TO THE REV. JOHN ARMSTRONG.
Madeley, Aug. 3, 1818.
With regard to myself I have nothing to write to you but a continued series of failure and disappointment; and, if I might speak of the future from the present, I should say, that the Lord is calling me to remain at home rather than to go anywhere abroad. The state of the case is simply this:—When first I proposed myself as the servant of the Missionary Society, I did not apprehend anything like difficulty with regard to a supply for Madeley—the vicar, who is not resident, had always consulted the wishes of the people, and had given them the choice of their minister. No sooner, however, was it known by him that I had some thoughts of leaving, than he declared, in the most positive terms, that he would not admit to a curacy a person of my recommending, and he quite wondered that I should ever think he would, or, in other words, he did not intend to have a person of my stamp.

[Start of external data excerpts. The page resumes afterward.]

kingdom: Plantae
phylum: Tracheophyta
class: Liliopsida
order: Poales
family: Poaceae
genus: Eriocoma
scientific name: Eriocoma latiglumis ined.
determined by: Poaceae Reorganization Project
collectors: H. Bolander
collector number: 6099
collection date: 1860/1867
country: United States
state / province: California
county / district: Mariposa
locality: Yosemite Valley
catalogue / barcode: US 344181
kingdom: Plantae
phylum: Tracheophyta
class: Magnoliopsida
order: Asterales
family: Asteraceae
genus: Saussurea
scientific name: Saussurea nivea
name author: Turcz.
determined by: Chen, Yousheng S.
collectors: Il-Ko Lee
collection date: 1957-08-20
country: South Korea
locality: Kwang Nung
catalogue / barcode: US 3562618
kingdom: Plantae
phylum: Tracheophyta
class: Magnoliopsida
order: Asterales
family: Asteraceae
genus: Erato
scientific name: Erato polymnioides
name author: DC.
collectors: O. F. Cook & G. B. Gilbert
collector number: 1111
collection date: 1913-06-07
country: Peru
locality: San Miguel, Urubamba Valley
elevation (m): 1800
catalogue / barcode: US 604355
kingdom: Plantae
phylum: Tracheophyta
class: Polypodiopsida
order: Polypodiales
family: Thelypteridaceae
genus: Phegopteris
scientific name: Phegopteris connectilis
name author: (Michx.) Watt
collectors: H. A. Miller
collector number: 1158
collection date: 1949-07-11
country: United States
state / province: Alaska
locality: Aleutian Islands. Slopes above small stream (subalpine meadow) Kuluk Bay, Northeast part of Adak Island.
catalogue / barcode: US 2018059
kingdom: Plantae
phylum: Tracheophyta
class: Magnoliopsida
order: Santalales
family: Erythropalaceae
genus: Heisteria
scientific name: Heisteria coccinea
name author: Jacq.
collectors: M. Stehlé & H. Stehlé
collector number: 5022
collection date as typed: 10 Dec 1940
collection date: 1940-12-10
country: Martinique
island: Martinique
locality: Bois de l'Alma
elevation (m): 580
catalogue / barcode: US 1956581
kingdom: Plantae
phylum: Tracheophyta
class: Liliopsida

It soon, however, occurred to me, that if an application were made in behalf of my young but very dear friend, — —, the vicar would, for the sake of his father, permit him to succeed me: this he in fact promised, but when he found out that the son was of a different stamp from the father, and that the wrong kind of person was thus most unintentionally selected, he drew back and would not take another step; and Mr. —, hurt at the whole procedure, declares that he will not, upon any consideration whatever, make another application, and thus matters are completely in statu quo. I dare not leave my people to an ungodly successor, and therefore the present intimation seems to be, “stand still.” I feel it a time of suspense, but I am quite persuaded that all is in the very best hands, and of course that all will be sweetly ordered for good. I need not request you to pray for us; I am assured of your love, and love will necessarily lead you to a throne of grace on our behalf.
About a fortnight ago my dear Mary was confined, and safely delivered of a little girl, whom we purpose naming Phœbe, and may God grant she may prove a servant of the church, as that honoured individual whose name stands prominently distinguished in the Word of God—not, indeed, by becoming a lady preacher, as you designated Mrs. F—, in one of your letters, but in such a way as is becoming her sex; and in how many blessed ways this is possible we shall neither of us be at a loss to determine. We purpose availing ourselves of your kind permission to employ you as one of the sponsors, and we feel ourselves much, very much obliged by your compliance with our wishes. Indeed, everything which seems like bringing us nearer together affords us a degree of pleasure we cannot easily express.
The humility of my beloved friend was not only deep but uniform, and it was also most unfeigned. I believe no sentiments conveyed in his letters with regard to himself were more sincerely the utterance of his heart, than such as appear in the two following extracts; and a savour of which, indeed, runs more or less, through all his correspondence.
TO THE REV. JOHN ARMSTRONG.
Madeley, Oct. 5, 1818.
My dear Armstrong,
Yours of the 8th of August reached me yesterday evening, and afforded me much refreshment of spirit after the labours of the day, as your kind and interesting communications almost invariably do; but if they sometimes may fail in imparting refreshment, they are never wanting in interest and in solid instruction. The only effect sometimes produced, is in deeply humbling me, in abasing me before my friends, and in the presence of my God. I feel myself so wretched a sinner, and so completely unworthy of your least notice. Indeed, I sometimes think that if you could but see me instead of hearing from me—could we but renew our personal acquaintance—you would detect in me such evils as would almost make you ashamed of acknowledging me. In my letters, hurried as they generally are, you see me under assumed appearances. I step a little out of myself, sentiments are expressed, prayers and wishes are breathed forth, and statements likewise made, which are so very very far from being habitual, that you can know but little of me in this way. Were you actually to know me, even all the joy of meeting an old friend would soon give way to some such exclamation as that uttered by Æneas at the sight of Hector, “Oh quantum mutatus ab illo.” I thus write in consequence of the first paragraph in your letter, in which you speak of having looked over some old letters of mine. The reflections in which this re-perusal made you indulge quite startled me as I read them, and I cannot but still think that no small measure of hypocrisy must attach to my character, if my communications do really convey such sentiments to your mind as those which you express; for I dare not withhold from you the humbling confession that, gratified and thankful as I should be for the discovery, I cannot perceive the impress of truth on any of them. But I fear I shall tire as well as disgust you with so much about self, and therefore turn to some other subject.